Stored dataset items
----------
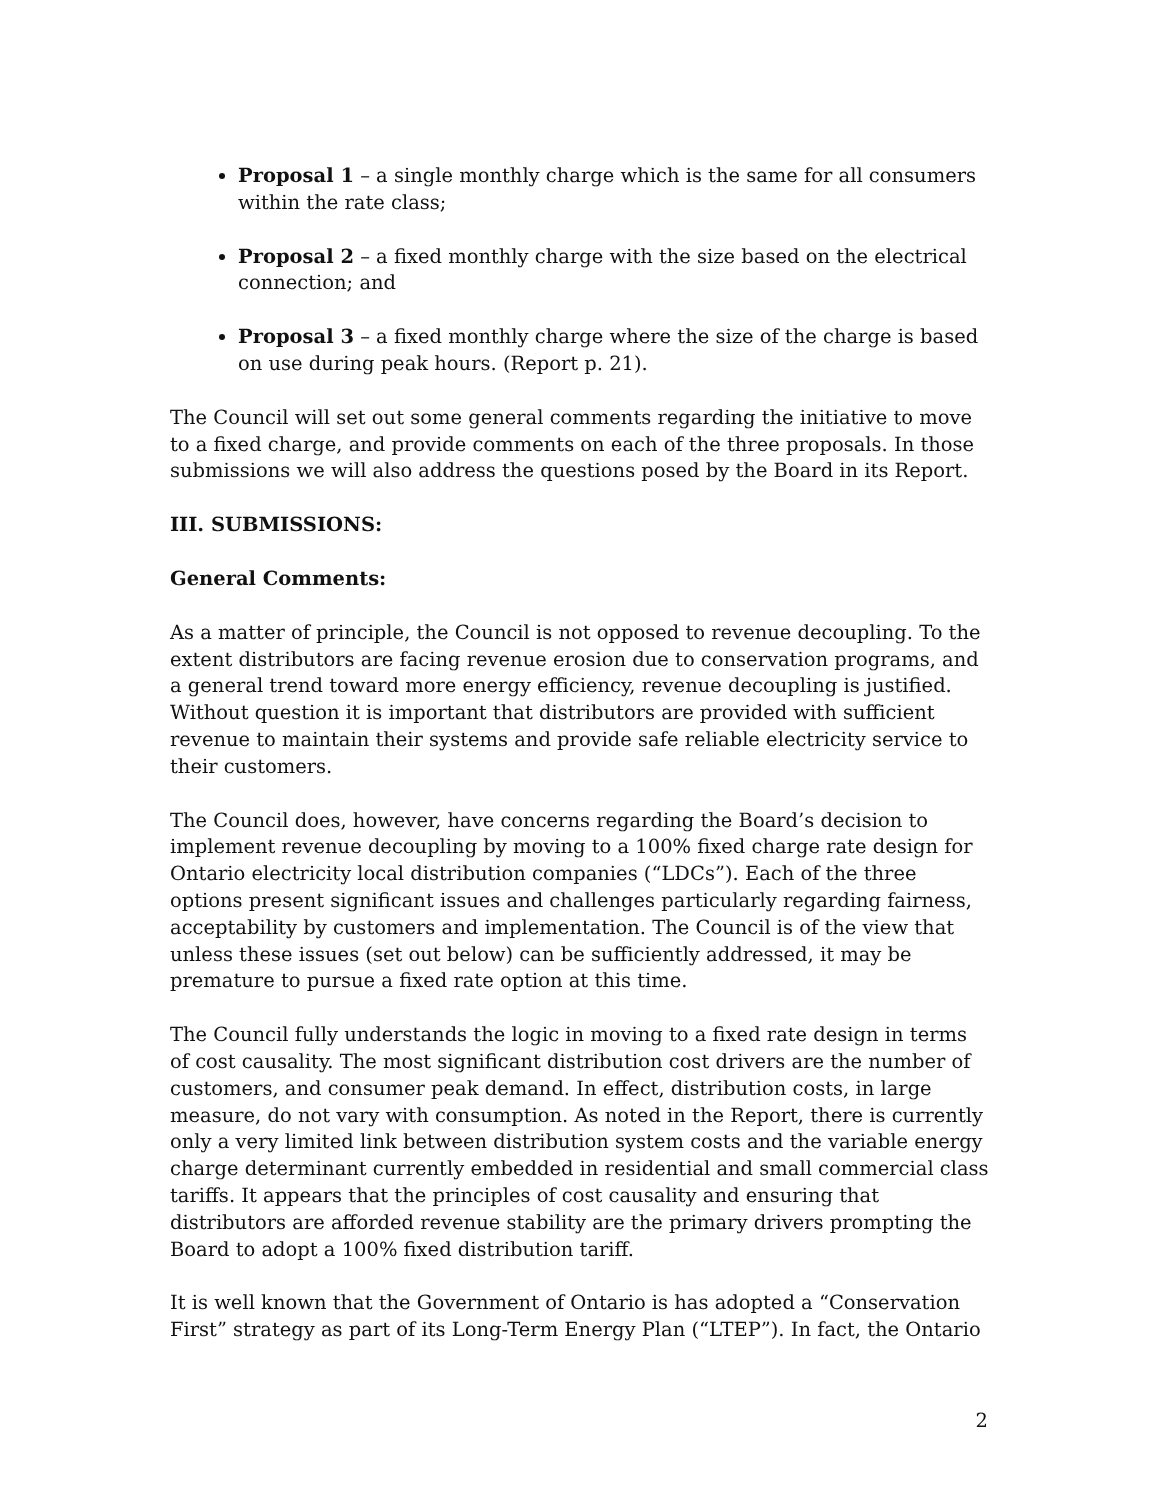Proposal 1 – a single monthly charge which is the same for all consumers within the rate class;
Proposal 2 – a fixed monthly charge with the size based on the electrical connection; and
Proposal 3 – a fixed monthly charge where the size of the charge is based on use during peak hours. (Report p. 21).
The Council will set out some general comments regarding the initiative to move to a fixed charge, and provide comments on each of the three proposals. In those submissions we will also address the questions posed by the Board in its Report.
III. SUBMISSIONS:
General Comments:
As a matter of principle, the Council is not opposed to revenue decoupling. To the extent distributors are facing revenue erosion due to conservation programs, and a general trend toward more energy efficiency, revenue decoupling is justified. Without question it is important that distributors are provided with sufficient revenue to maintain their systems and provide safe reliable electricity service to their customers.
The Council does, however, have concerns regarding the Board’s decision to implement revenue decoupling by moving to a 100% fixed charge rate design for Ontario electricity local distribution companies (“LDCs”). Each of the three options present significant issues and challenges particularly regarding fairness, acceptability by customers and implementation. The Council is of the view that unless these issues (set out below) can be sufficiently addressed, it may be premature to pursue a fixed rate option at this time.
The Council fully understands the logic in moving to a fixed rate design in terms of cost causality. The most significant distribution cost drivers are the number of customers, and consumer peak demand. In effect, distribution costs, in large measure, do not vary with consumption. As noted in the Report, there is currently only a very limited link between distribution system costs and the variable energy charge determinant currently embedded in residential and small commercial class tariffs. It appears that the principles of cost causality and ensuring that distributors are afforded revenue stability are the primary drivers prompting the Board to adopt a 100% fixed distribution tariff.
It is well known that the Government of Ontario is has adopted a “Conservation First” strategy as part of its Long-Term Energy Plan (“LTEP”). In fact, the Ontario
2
----------
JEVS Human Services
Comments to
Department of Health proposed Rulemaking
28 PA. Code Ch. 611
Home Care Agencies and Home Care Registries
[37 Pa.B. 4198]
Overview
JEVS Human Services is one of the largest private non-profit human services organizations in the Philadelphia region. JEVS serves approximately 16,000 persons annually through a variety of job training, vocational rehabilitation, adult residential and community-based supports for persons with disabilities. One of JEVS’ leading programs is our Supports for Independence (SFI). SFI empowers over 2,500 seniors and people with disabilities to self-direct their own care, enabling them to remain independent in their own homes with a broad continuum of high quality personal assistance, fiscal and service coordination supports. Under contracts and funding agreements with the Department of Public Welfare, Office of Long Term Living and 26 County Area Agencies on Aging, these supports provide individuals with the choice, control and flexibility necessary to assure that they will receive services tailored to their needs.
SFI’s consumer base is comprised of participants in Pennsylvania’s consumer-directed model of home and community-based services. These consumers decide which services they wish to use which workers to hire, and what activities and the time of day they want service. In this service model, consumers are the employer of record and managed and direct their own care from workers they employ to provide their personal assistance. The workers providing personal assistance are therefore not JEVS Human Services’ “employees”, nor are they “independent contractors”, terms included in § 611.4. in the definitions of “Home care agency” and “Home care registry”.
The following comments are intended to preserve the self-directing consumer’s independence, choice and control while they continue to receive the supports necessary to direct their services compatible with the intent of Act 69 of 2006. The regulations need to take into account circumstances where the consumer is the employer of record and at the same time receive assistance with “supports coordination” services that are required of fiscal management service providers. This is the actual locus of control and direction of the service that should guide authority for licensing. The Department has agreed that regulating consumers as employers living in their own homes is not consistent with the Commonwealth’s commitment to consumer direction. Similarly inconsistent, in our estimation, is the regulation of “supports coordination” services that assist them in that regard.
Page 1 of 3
----------
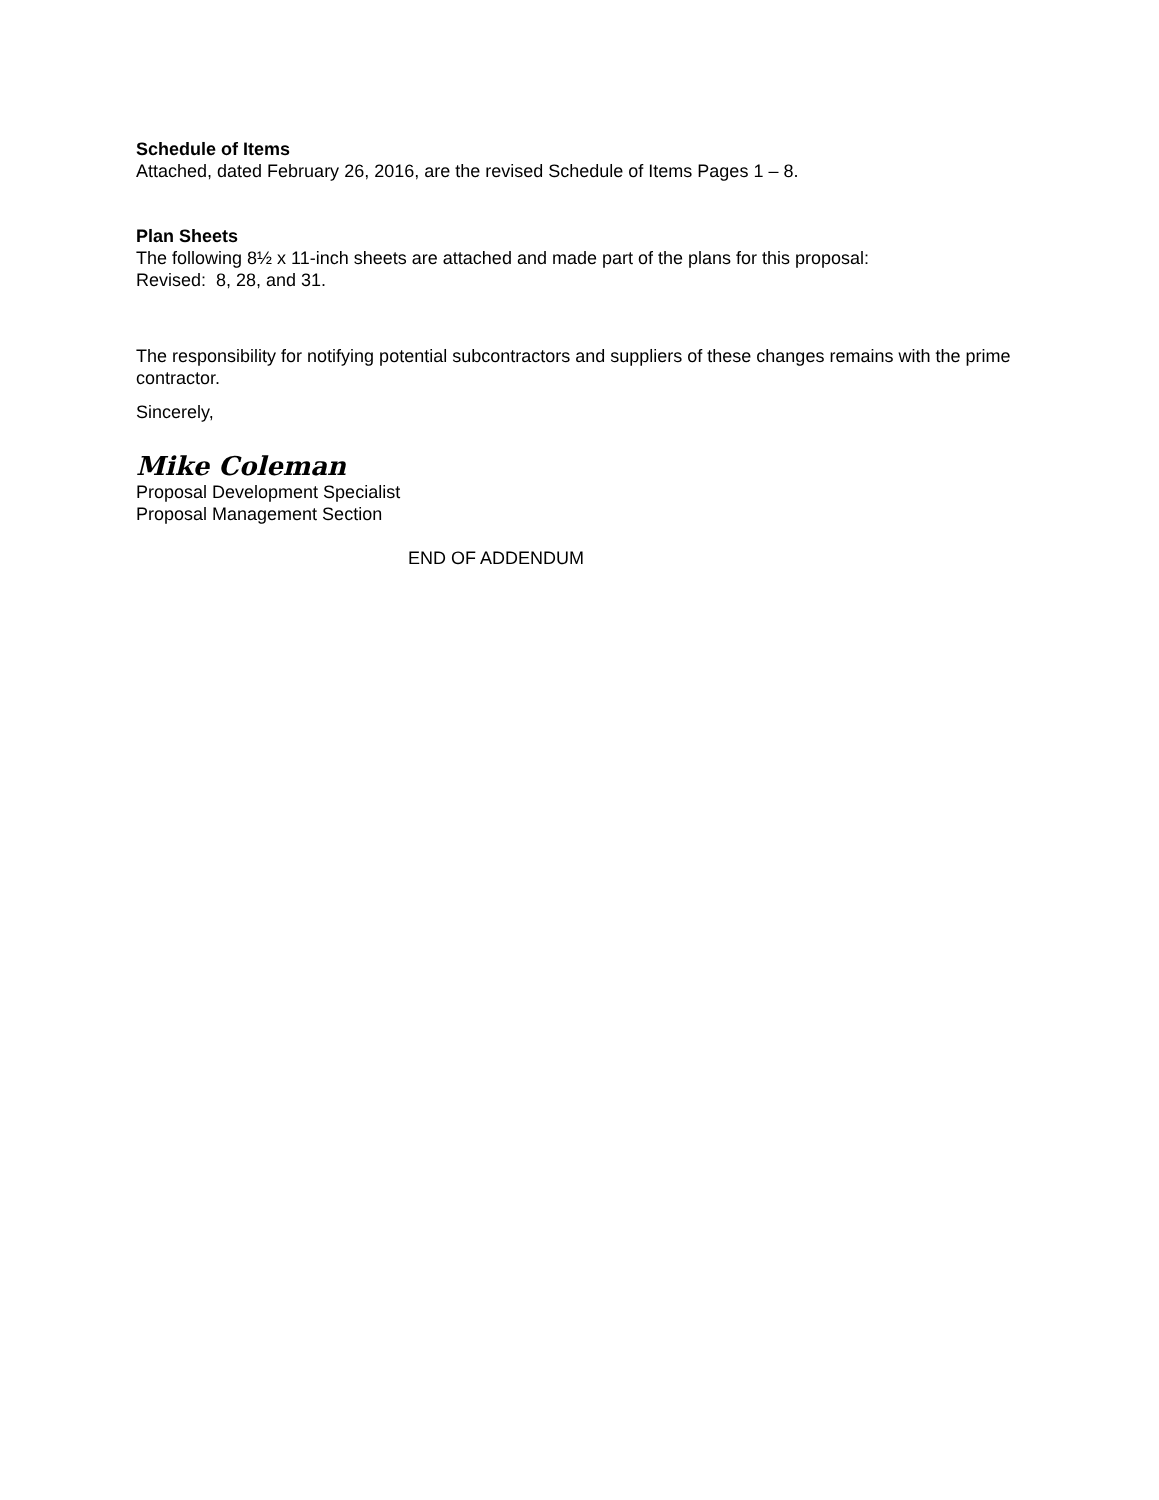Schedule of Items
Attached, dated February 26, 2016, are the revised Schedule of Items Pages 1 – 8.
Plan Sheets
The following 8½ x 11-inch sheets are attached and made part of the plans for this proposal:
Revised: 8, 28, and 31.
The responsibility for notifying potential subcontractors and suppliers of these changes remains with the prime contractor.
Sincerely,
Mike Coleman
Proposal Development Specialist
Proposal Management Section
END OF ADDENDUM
----------
All that should be written out is the stretch of lines above between the one holding "Revised: 8, 28, and 31." and the one holding "END OF ADDENDUM", inclusive, exactly as given.

Revised: 8, 28, and 31.
The responsibility for notifying potential subcontractors and suppliers of these changes remains with the prime contractor.
Sincerely,
Mike Coleman
Proposal Development Specialist
Proposal Management Section
END OF ADDENDUM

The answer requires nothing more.